= Beginning of Section =
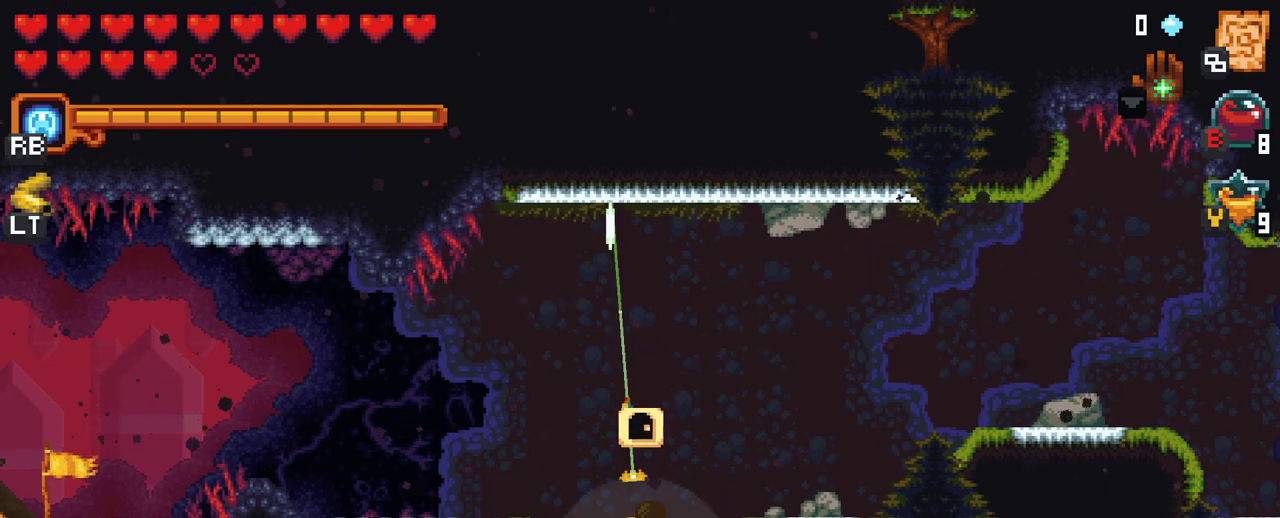
{"buttons": [], "left_stick": "up-left", "right_stick": "center", "events": [[200, "left_stick", "up-right"], [483, "left_stick", "up-left"]]}
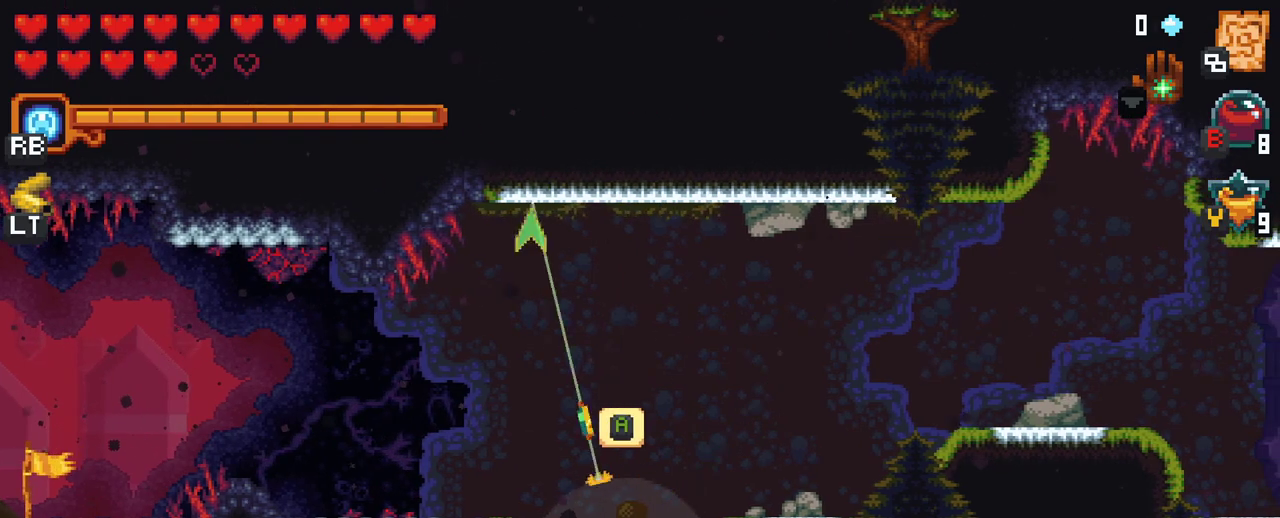
{"buttons": [], "left_stick": "up-right", "right_stick": "center", "events": [[233, "A", "down"], [333, "left_stick", "up-right"], [400, "A", "up"]]}
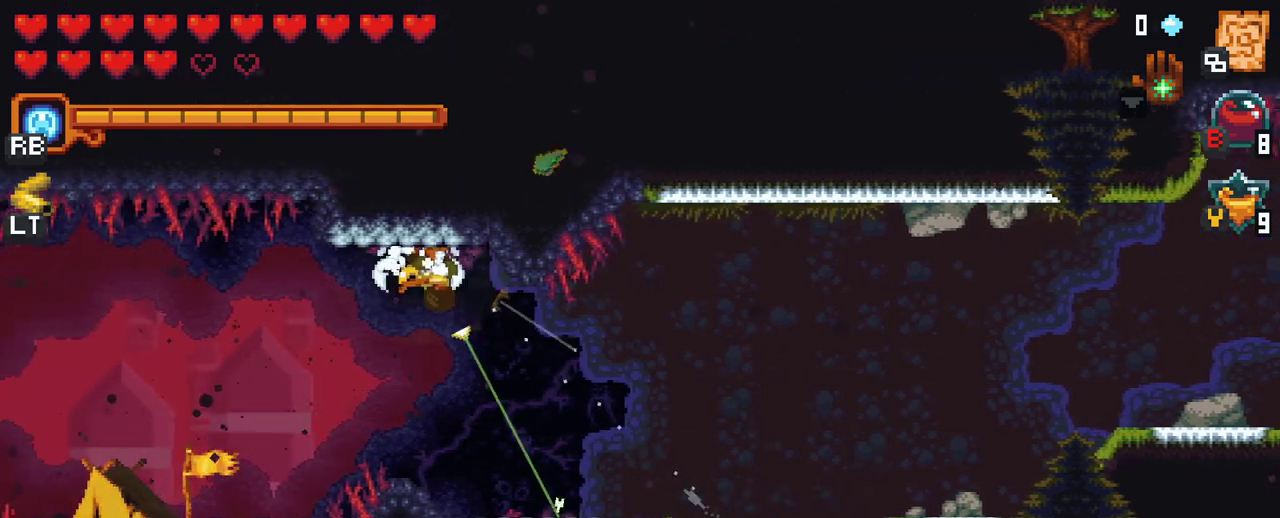
{"buttons": [], "left_stick": "right", "right_stick": "center", "events": [[150, "left_stick", "right"], [267, "A", "down"], [433, "A", "up"]]}
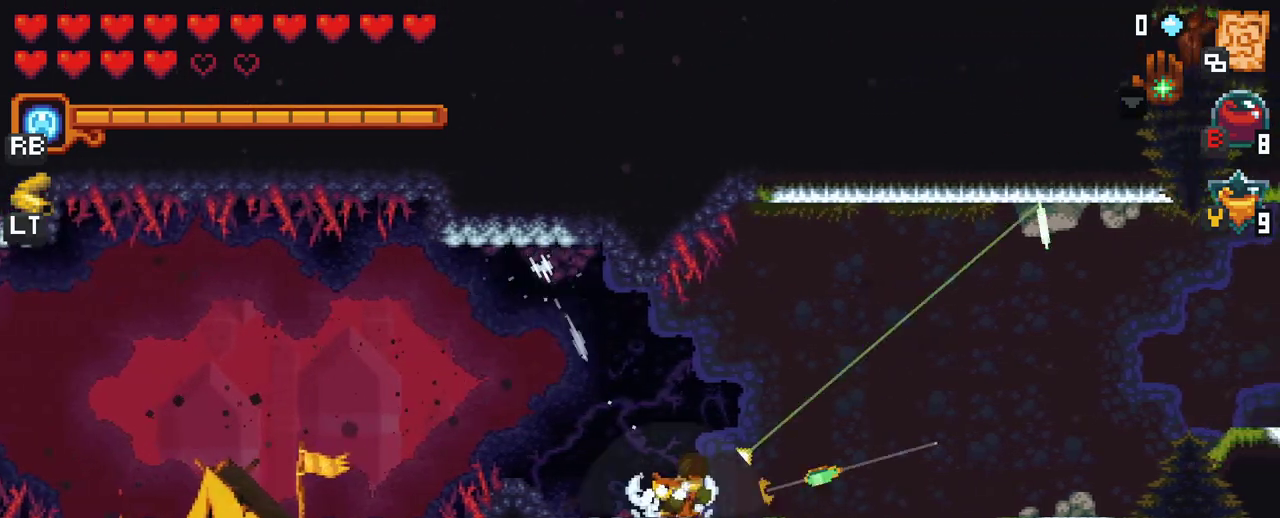
{"buttons": ["A"], "left_stick": "right", "right_stick": "center", "events": [[100, "A", "down"], [233, "A", "up"], [400, "A", "down"]]}
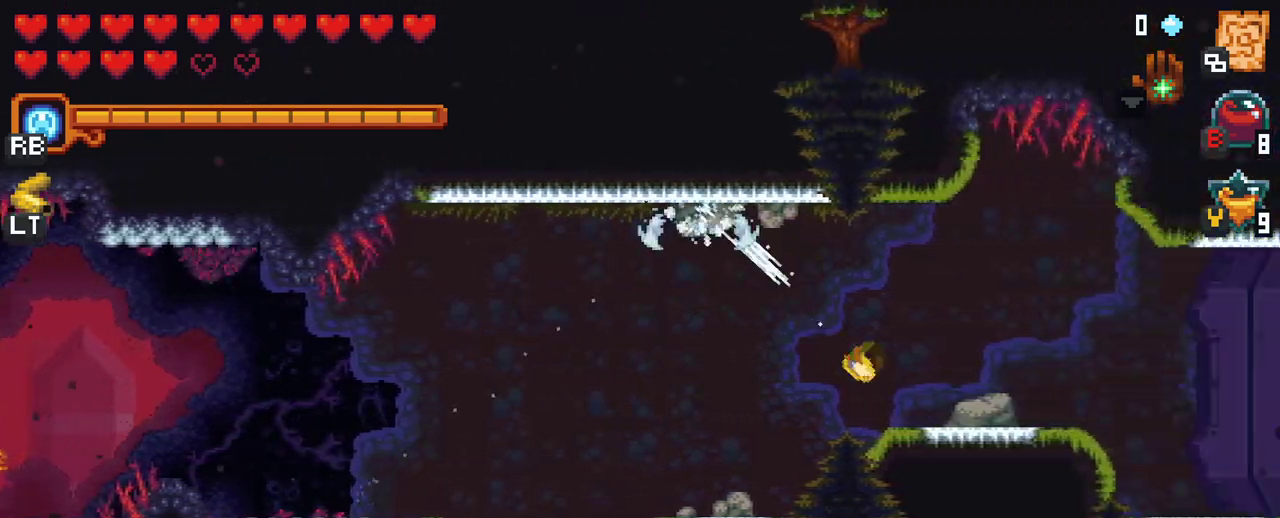
{"buttons": [], "left_stick": "right", "right_stick": "center", "events": [[67, "A", "up"], [233, "A", "down"], [383, "A", "up"]]}
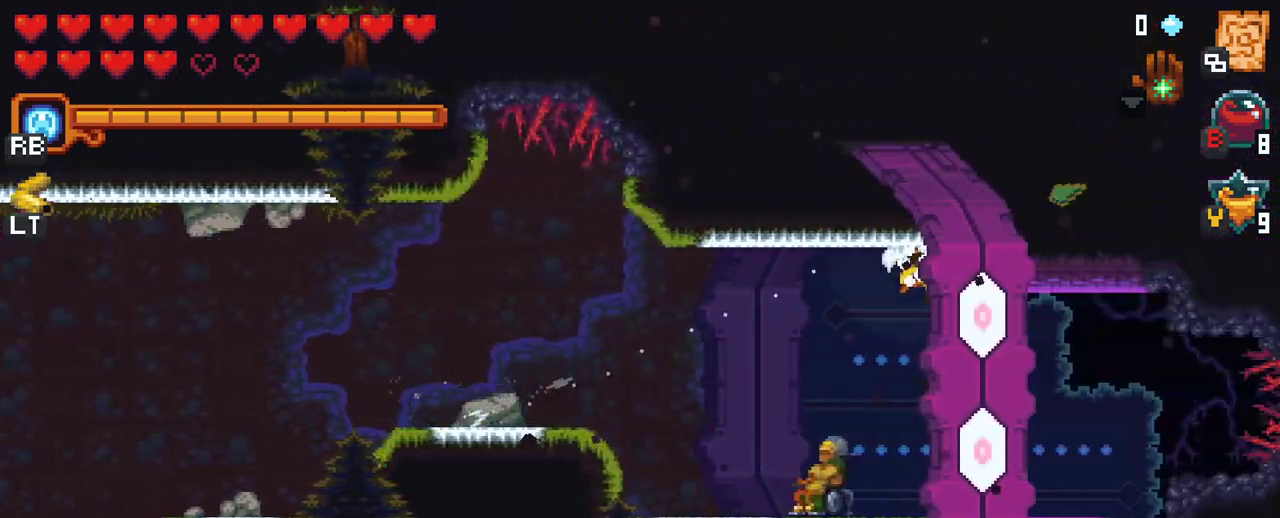
{"buttons": ["A"], "left_stick": "right", "right_stick": "center", "events": [[433, "A", "down"]]}
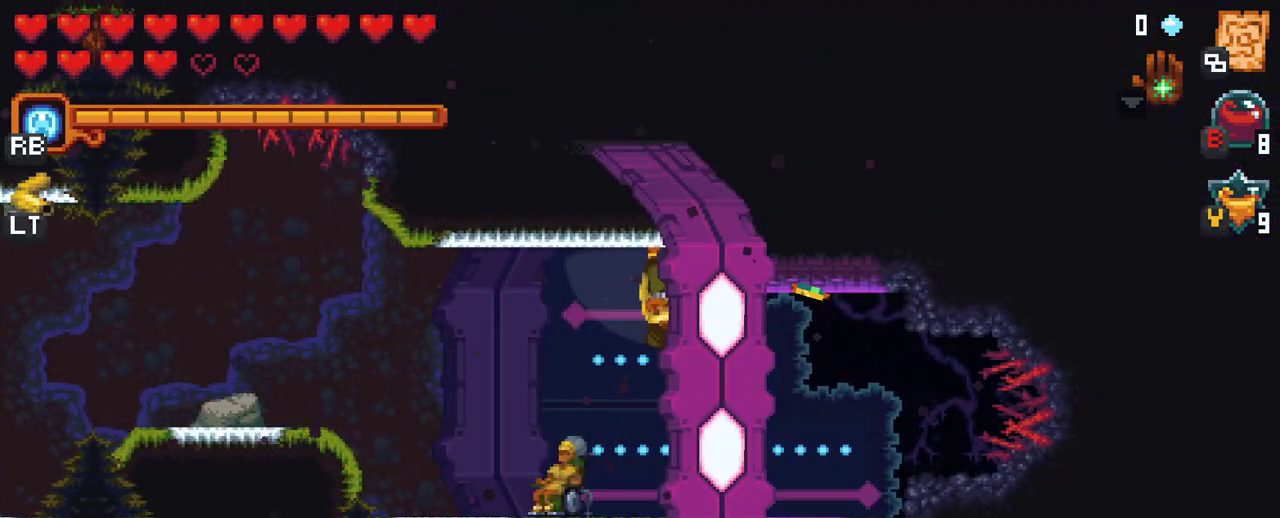
{"buttons": [], "left_stick": "down", "right_stick": "center", "events": [[117, "A", "up"], [250, "left_stick", "down-right"], [400, "left_stick", "down"]]}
= End of Section =
Set the records down again exactly, and omit any picture in them.

{"buttons": [], "left_stick": "up-left", "right_stick": "center", "events": [[200, "left_stick", "up-right"], [483, "left_stick", "up-left"]]}
{"buttons": [], "left_stick": "up-right", "right_stick": "center", "events": [[233, "A", "down"], [333, "left_stick", "up-right"], [400, "A", "up"]]}
{"buttons": [], "left_stick": "right", "right_stick": "center", "events": [[150, "left_stick", "right"], [267, "A", "down"], [433, "A", "up"]]}
{"buttons": ["A"], "left_stick": "right", "right_stick": "center", "events": [[100, "A", "down"], [233, "A", "up"], [400, "A", "down"]]}
{"buttons": [], "left_stick": "right", "right_stick": "center", "events": [[67, "A", "up"], [233, "A", "down"], [383, "A", "up"]]}
{"buttons": ["A"], "left_stick": "right", "right_stick": "center", "events": [[433, "A", "down"]]}
{"buttons": [], "left_stick": "down", "right_stick": "center", "events": [[117, "A", "up"], [250, "left_stick", "down-right"], [400, "left_stick", "down"]]}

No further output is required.